- TASK DESCRIPTION:
Pull every line with "YSize" from the entries below.

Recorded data
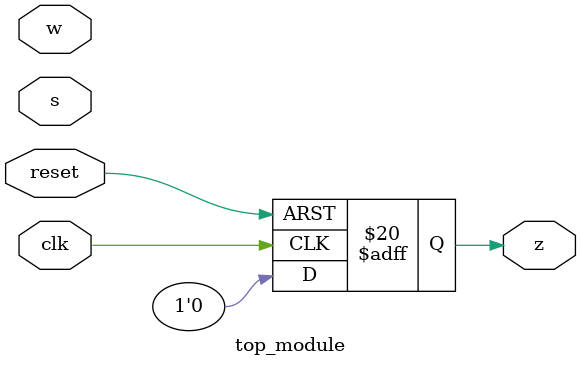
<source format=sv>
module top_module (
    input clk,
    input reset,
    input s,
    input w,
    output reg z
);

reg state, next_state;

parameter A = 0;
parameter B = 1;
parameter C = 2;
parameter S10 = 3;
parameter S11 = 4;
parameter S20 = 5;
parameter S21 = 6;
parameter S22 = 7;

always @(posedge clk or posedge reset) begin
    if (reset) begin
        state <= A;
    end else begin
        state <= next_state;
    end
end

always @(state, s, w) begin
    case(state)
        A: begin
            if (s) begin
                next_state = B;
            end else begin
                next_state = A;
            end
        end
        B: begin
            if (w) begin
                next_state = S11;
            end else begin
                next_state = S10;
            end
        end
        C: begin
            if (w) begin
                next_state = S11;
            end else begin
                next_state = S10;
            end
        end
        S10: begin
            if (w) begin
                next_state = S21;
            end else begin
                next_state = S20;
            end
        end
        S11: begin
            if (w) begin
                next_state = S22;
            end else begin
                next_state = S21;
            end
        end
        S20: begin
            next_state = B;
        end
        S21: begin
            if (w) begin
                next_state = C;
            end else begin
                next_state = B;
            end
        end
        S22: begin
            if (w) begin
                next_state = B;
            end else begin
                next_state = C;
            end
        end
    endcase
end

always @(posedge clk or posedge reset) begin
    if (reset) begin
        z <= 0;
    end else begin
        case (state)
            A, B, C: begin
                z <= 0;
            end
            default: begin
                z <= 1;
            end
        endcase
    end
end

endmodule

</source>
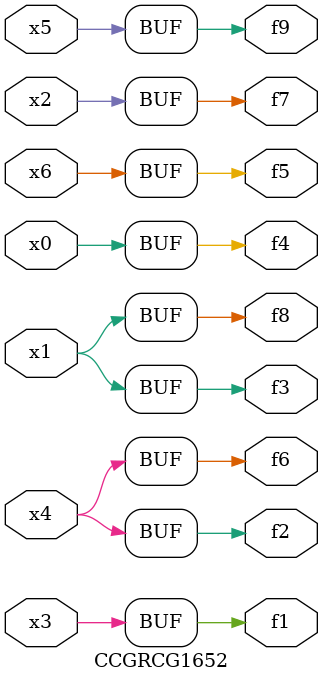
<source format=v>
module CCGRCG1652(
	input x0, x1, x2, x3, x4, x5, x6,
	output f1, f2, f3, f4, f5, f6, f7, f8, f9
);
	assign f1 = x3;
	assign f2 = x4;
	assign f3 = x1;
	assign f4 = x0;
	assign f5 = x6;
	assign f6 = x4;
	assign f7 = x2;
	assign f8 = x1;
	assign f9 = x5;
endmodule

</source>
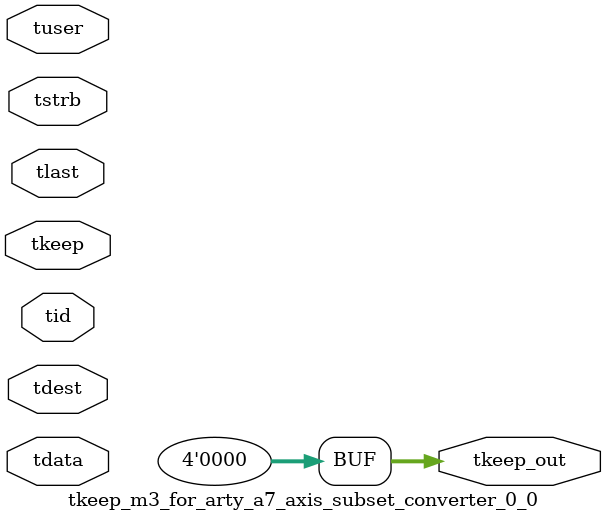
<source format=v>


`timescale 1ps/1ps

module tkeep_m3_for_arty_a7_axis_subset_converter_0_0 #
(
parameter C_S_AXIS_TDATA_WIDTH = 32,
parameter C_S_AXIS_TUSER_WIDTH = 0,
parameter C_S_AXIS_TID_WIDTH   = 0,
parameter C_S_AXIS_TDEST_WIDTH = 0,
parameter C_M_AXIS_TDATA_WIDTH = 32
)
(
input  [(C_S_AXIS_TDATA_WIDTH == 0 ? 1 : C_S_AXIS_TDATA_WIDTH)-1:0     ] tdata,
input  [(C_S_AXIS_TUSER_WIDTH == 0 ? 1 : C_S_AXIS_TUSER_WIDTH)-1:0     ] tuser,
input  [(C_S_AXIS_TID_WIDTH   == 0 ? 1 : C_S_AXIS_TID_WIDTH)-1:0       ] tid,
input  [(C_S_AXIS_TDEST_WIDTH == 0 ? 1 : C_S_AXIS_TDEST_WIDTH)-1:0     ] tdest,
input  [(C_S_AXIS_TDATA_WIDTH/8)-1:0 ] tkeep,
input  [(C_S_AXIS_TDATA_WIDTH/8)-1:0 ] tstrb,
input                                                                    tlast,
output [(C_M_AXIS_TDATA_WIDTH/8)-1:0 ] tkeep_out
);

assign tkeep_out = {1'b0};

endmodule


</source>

...

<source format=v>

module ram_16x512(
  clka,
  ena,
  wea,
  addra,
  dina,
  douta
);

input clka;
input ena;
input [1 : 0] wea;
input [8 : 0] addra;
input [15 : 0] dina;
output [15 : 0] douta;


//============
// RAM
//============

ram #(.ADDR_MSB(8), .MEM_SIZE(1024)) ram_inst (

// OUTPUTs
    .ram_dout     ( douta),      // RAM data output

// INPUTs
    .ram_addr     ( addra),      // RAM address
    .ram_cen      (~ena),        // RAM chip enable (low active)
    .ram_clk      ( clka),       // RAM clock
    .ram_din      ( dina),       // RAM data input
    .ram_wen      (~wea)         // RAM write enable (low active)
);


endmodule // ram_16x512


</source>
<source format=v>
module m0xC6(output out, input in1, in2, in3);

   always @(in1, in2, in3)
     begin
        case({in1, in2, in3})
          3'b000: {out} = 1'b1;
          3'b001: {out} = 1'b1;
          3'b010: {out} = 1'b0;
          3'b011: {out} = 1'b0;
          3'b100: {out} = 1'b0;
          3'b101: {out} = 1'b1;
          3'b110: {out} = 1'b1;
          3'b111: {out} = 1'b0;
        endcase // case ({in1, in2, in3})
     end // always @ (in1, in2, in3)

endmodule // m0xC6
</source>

...

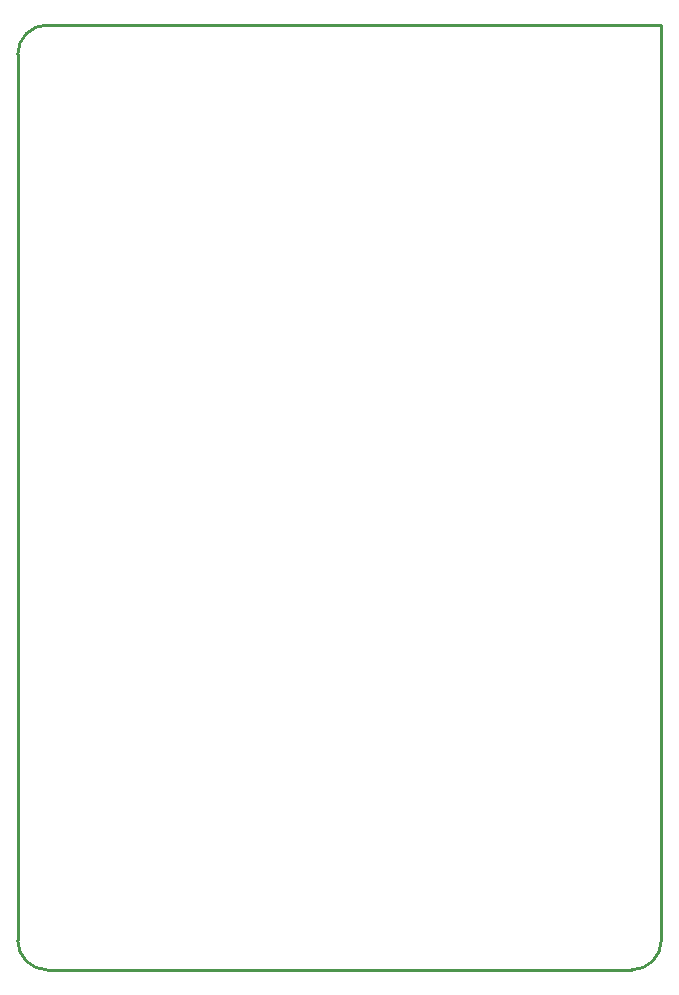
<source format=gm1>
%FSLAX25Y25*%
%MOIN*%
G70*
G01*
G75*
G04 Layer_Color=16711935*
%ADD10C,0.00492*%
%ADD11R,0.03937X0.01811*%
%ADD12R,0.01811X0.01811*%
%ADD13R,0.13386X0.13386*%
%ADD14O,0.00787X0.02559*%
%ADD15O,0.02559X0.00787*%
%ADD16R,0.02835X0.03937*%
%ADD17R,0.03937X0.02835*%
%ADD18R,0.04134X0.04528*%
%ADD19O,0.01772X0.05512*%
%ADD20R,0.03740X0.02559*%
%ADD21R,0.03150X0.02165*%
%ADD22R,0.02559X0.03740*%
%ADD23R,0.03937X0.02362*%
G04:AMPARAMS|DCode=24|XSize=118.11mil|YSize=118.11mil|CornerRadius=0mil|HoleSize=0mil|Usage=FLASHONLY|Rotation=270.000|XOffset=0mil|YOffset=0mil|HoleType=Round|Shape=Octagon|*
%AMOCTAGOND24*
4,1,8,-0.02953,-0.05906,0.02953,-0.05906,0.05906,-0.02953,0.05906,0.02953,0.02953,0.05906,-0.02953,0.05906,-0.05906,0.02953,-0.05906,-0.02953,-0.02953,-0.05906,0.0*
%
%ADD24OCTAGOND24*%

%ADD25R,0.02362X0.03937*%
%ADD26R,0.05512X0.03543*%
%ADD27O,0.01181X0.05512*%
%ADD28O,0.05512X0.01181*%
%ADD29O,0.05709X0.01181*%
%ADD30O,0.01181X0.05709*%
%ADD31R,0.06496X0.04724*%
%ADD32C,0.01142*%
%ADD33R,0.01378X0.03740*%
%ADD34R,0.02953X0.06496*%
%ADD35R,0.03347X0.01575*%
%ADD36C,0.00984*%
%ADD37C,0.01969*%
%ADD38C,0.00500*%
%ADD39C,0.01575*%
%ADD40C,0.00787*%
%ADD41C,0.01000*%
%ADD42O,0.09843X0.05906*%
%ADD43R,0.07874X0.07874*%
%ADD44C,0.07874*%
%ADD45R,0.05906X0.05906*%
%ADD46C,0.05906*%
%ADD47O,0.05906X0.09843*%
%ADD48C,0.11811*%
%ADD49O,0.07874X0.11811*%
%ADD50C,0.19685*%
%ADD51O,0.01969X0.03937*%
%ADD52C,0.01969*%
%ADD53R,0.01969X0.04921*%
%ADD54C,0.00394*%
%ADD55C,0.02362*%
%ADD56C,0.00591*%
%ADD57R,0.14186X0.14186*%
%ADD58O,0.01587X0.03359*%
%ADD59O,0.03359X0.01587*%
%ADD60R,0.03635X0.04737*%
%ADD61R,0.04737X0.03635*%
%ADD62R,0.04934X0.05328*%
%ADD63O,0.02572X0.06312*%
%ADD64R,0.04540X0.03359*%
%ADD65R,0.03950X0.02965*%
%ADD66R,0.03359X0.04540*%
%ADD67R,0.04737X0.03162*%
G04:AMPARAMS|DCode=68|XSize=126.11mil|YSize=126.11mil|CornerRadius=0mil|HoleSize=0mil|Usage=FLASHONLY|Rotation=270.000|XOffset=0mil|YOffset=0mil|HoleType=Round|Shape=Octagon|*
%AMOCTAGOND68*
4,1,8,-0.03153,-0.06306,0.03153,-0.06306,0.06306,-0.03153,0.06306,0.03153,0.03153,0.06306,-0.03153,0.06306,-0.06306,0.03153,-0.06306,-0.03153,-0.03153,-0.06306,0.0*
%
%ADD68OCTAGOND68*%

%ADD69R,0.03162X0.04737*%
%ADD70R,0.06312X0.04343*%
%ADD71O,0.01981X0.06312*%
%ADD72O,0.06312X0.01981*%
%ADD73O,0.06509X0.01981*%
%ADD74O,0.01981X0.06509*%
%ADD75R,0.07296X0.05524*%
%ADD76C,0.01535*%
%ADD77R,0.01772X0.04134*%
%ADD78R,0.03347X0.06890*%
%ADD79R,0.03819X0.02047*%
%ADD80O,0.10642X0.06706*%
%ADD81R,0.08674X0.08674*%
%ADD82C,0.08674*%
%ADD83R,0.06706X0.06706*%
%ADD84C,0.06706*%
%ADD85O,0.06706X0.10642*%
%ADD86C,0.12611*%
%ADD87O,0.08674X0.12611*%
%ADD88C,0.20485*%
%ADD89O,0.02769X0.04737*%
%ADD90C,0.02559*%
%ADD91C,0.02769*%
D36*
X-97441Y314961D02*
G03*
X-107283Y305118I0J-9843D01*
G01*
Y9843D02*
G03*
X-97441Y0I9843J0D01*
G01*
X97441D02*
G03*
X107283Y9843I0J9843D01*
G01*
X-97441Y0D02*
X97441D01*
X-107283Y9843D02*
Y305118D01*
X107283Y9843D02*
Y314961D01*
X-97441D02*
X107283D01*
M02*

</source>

- SOLUTION TO THIS TASK:
G04:AMPARAMS|DCode=24|XSize=118.11mil|YSize=118.11mil|CornerRadius=0mil|HoleSize=0mil|Usage=FLASHONLY|Rotation=270.000|XOffset=0mil|YOffset=0mil|HoleType=Round|Shape=Octagon|*
G04:AMPARAMS|DCode=68|XSize=126.11mil|YSize=126.11mil|CornerRadius=0mil|HoleSize=0mil|Usage=FLASHONLY|Rotation=270.000|XOffset=0mil|YOffset=0mil|HoleType=Round|Shape=Octagon|*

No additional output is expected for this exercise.